That's it from BBC News NI Live on a momentous day politically. We'll be back on Monday with updates on news, sport, traffic and weather. We'll leave you with Wilfred Swain's picture of clouds rolling over the Mournes and Murlough beach.
- Updates for Friday 24 June 2016
- UK votes to leave the EU - despite NI voting to Remain
- Turnout in Northern Ireland was 62% overall
- 56% of people in NI wanted to remain and 44% wanted to leave
The Post Office says "we have seen an unusually high number of people in Northern Ireland seeking Irish passport applications".
Meanwhile, the Republic's Department of Foreign Affairs says there has been a "high volume of calls" to the Irish embassy in London seeking information about Irish passports.

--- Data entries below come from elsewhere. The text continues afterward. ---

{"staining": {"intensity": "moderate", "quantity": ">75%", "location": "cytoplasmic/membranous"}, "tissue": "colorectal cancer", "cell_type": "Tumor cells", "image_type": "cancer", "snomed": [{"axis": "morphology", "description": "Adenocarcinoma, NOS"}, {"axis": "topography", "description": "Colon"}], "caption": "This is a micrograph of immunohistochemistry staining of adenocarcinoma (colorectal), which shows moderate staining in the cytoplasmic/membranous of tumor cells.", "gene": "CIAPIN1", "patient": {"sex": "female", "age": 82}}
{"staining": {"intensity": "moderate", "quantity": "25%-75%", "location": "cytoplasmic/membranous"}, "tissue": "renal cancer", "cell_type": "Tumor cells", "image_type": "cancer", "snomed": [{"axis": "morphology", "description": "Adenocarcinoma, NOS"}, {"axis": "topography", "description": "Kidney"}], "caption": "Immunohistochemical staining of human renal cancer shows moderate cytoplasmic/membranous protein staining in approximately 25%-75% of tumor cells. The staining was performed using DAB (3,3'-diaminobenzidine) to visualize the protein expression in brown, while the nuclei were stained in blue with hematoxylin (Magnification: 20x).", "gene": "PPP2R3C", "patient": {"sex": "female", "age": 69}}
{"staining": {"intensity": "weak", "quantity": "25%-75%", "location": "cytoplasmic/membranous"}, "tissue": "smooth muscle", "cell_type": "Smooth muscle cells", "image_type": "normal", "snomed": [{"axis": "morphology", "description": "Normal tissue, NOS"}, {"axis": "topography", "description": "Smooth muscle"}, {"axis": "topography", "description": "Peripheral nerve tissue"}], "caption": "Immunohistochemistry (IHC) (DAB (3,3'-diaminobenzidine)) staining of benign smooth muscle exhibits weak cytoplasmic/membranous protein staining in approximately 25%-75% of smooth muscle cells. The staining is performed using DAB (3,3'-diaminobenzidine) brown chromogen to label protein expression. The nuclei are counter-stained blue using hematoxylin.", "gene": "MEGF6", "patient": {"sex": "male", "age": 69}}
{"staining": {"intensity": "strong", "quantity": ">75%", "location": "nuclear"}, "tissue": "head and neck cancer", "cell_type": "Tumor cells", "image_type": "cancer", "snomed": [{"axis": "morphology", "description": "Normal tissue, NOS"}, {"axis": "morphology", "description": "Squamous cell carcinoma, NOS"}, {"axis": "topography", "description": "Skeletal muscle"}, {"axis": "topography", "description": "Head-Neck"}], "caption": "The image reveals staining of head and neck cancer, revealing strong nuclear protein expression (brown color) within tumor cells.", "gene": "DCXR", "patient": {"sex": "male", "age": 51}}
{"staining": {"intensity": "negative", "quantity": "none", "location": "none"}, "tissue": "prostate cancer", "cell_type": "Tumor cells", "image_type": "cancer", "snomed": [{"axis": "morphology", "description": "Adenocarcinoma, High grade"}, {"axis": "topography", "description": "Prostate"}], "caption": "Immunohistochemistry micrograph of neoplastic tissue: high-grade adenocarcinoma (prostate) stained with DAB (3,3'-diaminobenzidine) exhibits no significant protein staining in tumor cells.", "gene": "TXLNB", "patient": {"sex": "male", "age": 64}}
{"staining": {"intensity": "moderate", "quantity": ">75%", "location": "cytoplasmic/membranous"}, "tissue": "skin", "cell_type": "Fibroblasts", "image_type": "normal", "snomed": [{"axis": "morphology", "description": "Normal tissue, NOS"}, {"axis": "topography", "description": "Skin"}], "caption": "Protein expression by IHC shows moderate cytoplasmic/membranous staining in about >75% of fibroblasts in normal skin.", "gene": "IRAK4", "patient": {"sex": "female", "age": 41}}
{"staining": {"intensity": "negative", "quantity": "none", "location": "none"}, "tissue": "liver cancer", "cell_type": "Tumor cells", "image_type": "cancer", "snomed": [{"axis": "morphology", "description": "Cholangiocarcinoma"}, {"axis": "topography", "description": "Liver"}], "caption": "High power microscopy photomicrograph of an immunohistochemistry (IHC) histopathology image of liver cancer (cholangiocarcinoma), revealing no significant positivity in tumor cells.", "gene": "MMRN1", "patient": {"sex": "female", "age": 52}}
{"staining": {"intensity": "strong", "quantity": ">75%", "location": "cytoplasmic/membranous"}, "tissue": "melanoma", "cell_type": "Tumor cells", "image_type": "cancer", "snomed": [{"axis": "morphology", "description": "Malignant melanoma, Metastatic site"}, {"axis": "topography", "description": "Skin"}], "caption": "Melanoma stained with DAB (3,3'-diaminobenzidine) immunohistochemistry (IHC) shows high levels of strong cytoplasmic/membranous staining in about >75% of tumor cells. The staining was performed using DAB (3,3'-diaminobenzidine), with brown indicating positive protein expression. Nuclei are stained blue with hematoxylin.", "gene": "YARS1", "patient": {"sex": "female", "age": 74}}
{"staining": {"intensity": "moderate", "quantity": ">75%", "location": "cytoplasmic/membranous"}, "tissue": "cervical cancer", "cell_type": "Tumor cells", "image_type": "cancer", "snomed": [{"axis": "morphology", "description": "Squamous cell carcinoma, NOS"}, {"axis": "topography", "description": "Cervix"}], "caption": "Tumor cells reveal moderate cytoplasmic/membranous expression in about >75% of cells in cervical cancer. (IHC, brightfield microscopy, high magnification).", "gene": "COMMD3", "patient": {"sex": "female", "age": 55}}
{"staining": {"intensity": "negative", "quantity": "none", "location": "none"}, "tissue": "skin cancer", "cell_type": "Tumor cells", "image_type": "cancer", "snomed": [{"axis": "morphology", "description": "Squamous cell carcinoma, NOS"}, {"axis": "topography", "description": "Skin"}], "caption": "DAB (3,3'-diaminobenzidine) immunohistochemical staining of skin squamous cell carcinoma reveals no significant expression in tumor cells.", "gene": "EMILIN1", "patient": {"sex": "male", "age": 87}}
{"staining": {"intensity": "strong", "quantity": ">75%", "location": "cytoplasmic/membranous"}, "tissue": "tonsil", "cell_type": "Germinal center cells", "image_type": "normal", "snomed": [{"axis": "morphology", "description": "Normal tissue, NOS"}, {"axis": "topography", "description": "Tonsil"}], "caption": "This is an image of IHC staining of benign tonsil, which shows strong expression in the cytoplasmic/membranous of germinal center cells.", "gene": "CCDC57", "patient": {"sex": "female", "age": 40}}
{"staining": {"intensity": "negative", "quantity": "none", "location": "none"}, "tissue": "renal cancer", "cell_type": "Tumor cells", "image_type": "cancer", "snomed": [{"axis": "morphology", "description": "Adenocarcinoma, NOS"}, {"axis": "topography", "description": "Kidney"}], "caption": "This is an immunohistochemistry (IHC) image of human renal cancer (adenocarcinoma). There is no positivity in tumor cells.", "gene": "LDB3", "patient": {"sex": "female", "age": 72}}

The Labour Party in NI says the vote to leave the EU was fuelled by an electorate who "feel threatened and insecure".
"We must now build an alternative vision that can challenge the failed politics here and deliver optimism and hope for communities abandoned by Tory austerity and economic failure," the party said.
The implications for Northern Ireland following the UK's vote to back Brexit are "worrying", Sinn Fein's Conor Murphy has said.
"There's an opportunity to decide what's in the best interests of the people of this island. Clearly those tasked with negotiating an exit against our wishes will not have our interests at heart," he told the BBC's Talkback programme.
Vote Leave's Lee Reynolds quotes from the 'West Wing' on the BBC's Talkback programme, saying: "We don't get to choose what people care about."
US Vice President Joe Biden - speaking during a visit to Dublin - says while Washington would have preferred Britain to vote to stay in the EU, the "special bond" between the UK and the US would not be affected.
"As the United States has a long standing friendship with the United Kingdom, one of the world's great democracies, we fully respect the decision that they have made," he said.
The Dáil will meet on Monday to discuss the impact of Brexit.
Finance Minister Máirtín Ó Muilleoir says he will "act resolutely to protect the interests of all our people" after the UK voted to leave the EU.
"I will be working today in consort with ministerial colleagues and partners across these islands, in Brussels and the US, to assess and respond to the impact of the Leave vote," he says.
How will Brexit affect border and policing in Northern Ireland.
Foyle MP Mark Durkan wants the Irish government to convene an all-party forum for political parties across Ireland "to consider the issues and implications arising from the EU referendum result".
"We need to look soberly at all of the issues which will now be real and no longer dismissible as campaign rhetoric," he says.
The DUP's Gregory Campbell says the Conservative Party needs a leader who will "unite the country and accept the mandate given in the EU referendum."
"For Northern Ireland (the referendum outcome) won't make much of a difference apart from currency fluctuations in terms of people buying euros," Mr Campbell told the BBC's Talkback programme.
Some answers to the questions you may have about leaving the EU.
Jim Wells is taking a break from talking about the EU to focus on tomorrow's big game.
The Polish head of the Centre for Democracy and Peace Building in says Northern Ireland needs to see the "politics of hope," following the UK's vote to back Brexit.
Eva Grosman, who has dual Polish and British citizenship, said despite dedicating her life to building peace in Northern Ireland, she still feels like an "intruder," in her adopted country.
The EU referendum dominates today's google searches.
Northern Ireland's political leaders need to find a way "to reflect the democratically expressed will of the majority of people" here in the referendum, the chair of the NI Stronger In campaign says.
"I can only hope that, having taken this decision, those who drove this know what they are doing because the consequences will be reaching on so many levels," Tom Kelly adds.
Taoiseach (Irish Prime Minister) Enda Kenny has said the implications of the vote for relations between Northern Ireland and the Republic of Ireland will require "careful consideration".
The Ulster Unionist leader says the result of the EU referendum has created "enormous uncertainty" in Northern Ireland and the rest of the UK.
On the complex negotiations that lie ahead, Mike Nesbitt said: "Does (Arlene Foster) go representing the DUP, who are Brexiteers, or does she go as First Minister recognising that 56% of people in NI voted to remain?"
Taoiseach Enda Kenny says the "implications for Northern Ireland and relations will require careful consideration and is a particular priority for this government".
He adds: "There will be no immediate change to the free flow of people, of goods and of services between our islands."